**YOUR ASSIGNMENT:**
Since only the total is wanted, give the number of lines in the listing below that hold the string "wrist" and add nothing.

**DATA:**
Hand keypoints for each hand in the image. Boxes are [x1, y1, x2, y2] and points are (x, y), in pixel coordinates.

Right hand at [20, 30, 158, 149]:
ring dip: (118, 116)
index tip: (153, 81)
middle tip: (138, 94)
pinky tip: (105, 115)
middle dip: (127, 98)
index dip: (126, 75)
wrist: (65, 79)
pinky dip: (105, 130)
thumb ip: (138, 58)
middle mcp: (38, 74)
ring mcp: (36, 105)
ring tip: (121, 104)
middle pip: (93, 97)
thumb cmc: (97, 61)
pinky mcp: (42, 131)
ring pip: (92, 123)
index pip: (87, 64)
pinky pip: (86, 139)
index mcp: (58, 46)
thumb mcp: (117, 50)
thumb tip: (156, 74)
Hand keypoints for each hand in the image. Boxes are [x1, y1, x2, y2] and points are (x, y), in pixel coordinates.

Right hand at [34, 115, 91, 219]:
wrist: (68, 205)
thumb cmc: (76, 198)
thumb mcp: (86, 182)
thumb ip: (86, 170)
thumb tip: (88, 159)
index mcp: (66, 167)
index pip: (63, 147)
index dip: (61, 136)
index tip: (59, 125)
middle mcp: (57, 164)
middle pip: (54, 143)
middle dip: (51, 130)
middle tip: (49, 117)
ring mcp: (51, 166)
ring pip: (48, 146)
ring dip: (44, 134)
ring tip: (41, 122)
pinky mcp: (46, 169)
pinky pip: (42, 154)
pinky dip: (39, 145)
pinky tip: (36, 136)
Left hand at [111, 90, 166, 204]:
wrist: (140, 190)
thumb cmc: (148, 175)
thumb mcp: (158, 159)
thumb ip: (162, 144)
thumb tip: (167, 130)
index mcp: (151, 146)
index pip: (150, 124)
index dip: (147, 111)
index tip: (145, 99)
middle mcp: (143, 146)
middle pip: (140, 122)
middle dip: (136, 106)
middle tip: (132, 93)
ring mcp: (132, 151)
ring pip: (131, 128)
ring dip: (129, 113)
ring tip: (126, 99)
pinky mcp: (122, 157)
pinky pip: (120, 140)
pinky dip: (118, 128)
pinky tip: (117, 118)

==

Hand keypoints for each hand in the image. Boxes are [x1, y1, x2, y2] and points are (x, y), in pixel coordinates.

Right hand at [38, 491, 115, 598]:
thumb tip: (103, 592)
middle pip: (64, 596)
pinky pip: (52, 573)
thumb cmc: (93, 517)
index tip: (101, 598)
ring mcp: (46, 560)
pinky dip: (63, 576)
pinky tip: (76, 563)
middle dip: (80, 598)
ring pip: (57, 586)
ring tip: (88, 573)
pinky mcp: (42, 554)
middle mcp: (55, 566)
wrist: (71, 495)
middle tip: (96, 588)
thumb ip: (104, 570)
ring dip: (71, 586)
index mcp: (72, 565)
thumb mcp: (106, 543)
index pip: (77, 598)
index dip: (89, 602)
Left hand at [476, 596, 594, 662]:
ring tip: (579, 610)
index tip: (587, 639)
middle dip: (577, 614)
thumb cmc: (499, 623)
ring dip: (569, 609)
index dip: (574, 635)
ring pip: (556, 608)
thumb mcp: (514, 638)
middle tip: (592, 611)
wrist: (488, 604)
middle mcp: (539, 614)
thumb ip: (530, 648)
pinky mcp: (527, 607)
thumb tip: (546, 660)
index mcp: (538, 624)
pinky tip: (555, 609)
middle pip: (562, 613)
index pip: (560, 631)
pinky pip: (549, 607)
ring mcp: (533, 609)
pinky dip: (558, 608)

==

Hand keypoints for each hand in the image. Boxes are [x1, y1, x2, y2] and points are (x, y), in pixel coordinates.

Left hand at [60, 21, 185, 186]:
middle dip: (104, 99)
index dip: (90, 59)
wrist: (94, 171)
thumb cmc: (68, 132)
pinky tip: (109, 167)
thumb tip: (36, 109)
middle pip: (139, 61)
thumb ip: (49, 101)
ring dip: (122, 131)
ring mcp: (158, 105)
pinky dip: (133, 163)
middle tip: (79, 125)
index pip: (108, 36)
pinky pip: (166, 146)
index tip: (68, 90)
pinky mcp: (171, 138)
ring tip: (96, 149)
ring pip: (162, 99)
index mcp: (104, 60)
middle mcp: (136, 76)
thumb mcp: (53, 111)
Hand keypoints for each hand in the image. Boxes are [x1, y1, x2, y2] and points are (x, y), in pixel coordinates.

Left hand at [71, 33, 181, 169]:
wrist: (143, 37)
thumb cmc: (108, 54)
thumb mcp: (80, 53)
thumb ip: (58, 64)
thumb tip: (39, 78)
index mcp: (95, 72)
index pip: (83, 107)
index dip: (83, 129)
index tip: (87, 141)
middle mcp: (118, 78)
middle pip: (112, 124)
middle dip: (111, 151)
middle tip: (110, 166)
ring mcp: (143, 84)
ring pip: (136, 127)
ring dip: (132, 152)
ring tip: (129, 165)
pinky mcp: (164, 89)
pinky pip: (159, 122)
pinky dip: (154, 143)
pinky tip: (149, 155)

**EXERCISE ANSWER:**
7